Irish believed that on that night, the barrier between our world and the world of the dead became so thin, that the dead could come back to our world.

And the dead looooove blood. It's their favourite drink, because it makes them feel alive again...I wrote about this in my post "Blood red vine" in which I talked about why red vine is used in mortuary rituals... 

That this is indeed the case can be seen from the identical ritual which is performed on St Mrata's day in Serbia. In Serbia Samhain was replaced by two Holy Days: Mitrovdan (St Martin's day) and Mratindan (St Mrata's) day.

Both days mark the beginning of winter and the beginning of the dark part of the year, as the Old Serbian calendar, just like the old Irish calendar, divided the solar year into the dark part (Nov - Apr) and the light part (May - Nov). 


More about this in my post "Two Crosses".

And on the day of St Mrata, Serbs used to slaughter a cockerel on the house doorstep. 

After the cockerel is slaughtered, a hair from every animal in the household is placed in its beak.

The beak is then tied with a red thread and is hanged over the door or is buried under the doorstep to protect the house and its animals from the evil spirits. The wings and sometimes the head were hanged on the cauldron chain over the fire.
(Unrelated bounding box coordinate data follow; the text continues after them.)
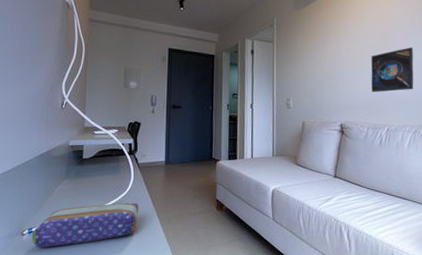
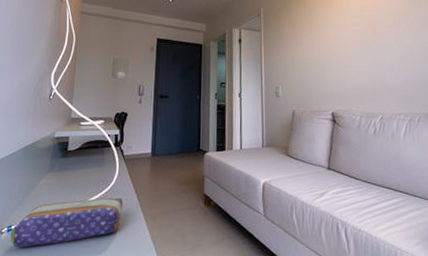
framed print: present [371,47,414,93] -> none [359,34,405,80]

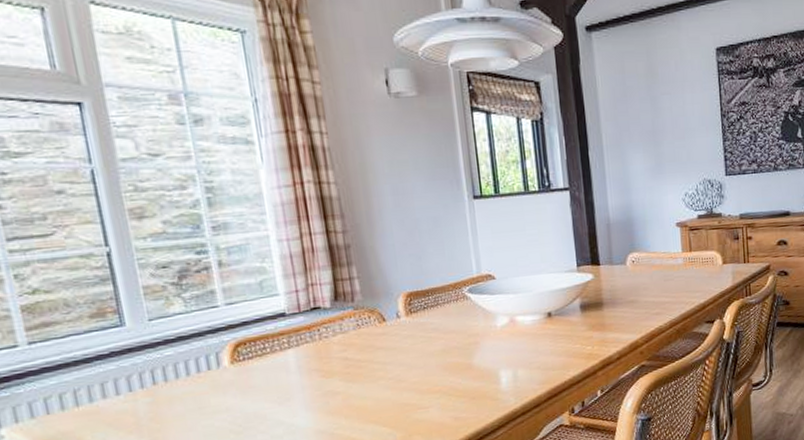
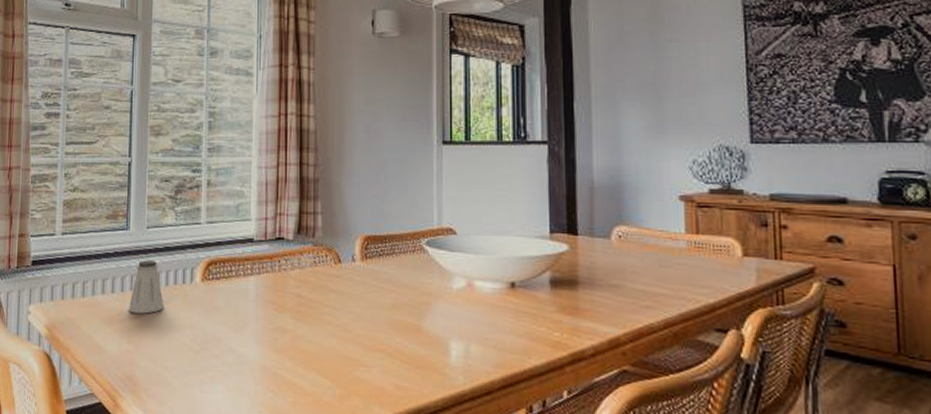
saltshaker: none [142,353,190,411] -> present [128,260,164,314]

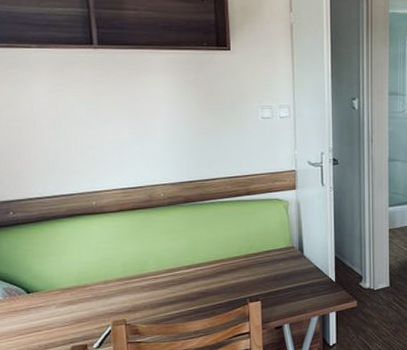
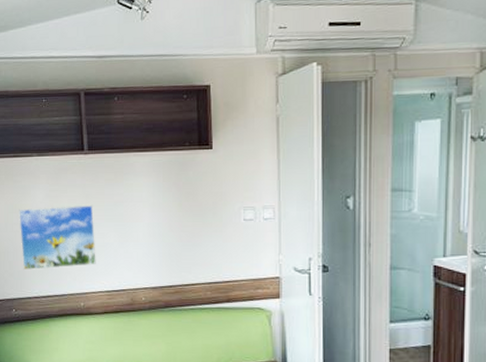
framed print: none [15,100,109,170] -> present [19,204,96,271]

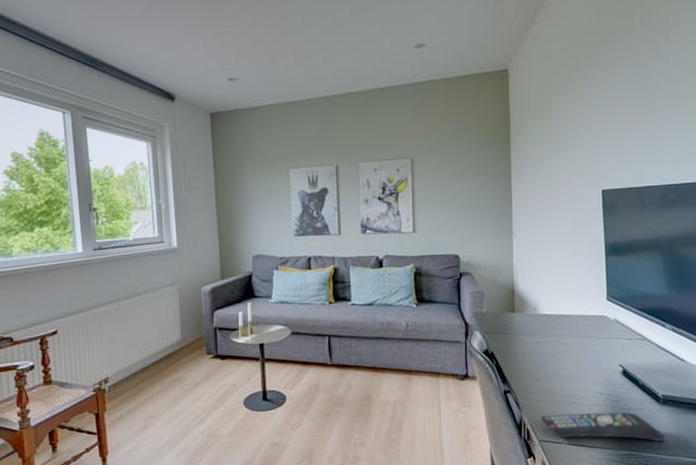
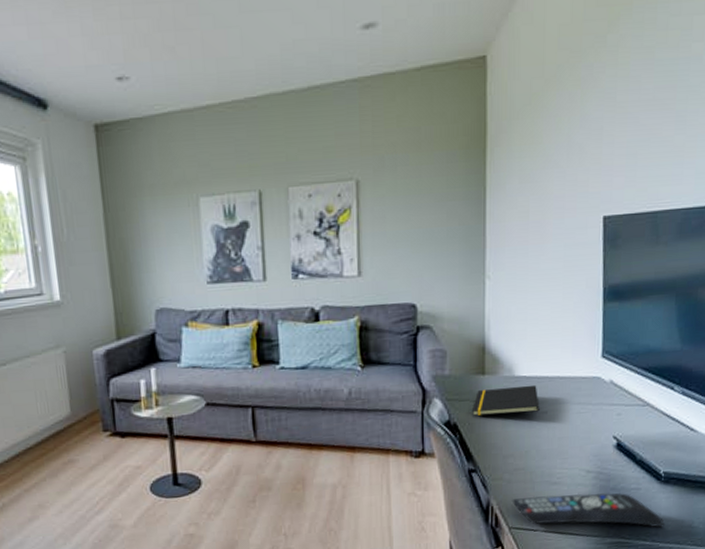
notepad: none [506,321,559,346] -> present [472,384,540,416]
I talked about this in my post "Verige".

Both the door and particularly the doorstep and the fire place are in Serbian tradition closely linked with the cult of the dead and are places believed to be inhabited by the spirits of the dead ancestors.

So slaughtering the cockerel on the doorstep is literal blood sacrifice to the dead on their altar. This is the equivalent of the Irish custom of marking the doors with sacrificed cockerel's blood.

Burying the cockerel's head under the doorstep with the hairs of all the animals from the household is clearly a panspermia (mixed sacrifice), a type of sacrifice which was in Serbia offered to family ancestors and to the ancestor of all Serbs, Giving God, Dabog...

The fact that the sacrifice was given to the hearth is the equivalent to the Irish sprinkling cockerels blood only in the room with the hearth. But what about the Irish custom of sprinkling the cockerel's blood in the corners?

Well in Serbian mythology, corners are also seen as places where ancestors gather. During Christmas dinner, which was in Serbia seen as "meal eaten together with the ancestors", walnuts, symbol of fertility was thrown into each corner of the house, for the dead...

Now here is something very interesting. Serbian ancestral deity Dabog has another name: Hromi Daba. In several of my posts I talked about the similarities between the Serbian Hromi Daba and the Irish Chrom Dubh...

One of the similarities is that both gods were in the past offered Human Sacrifices...On Samhain...As thanksgiving for the bountiful harvest which had just finished...

Now remember that in Serbian mythology, cockerel sacrifice is a replacement for a human sacrifice...Particularly when it comes to agricultural rituals. I talked about this in my post "Cock bashing"...


And knowing that St Martin's day is just another Christianised Samhain, when we "bleed cockerel for Martin" who are we sacrificing really and to whom?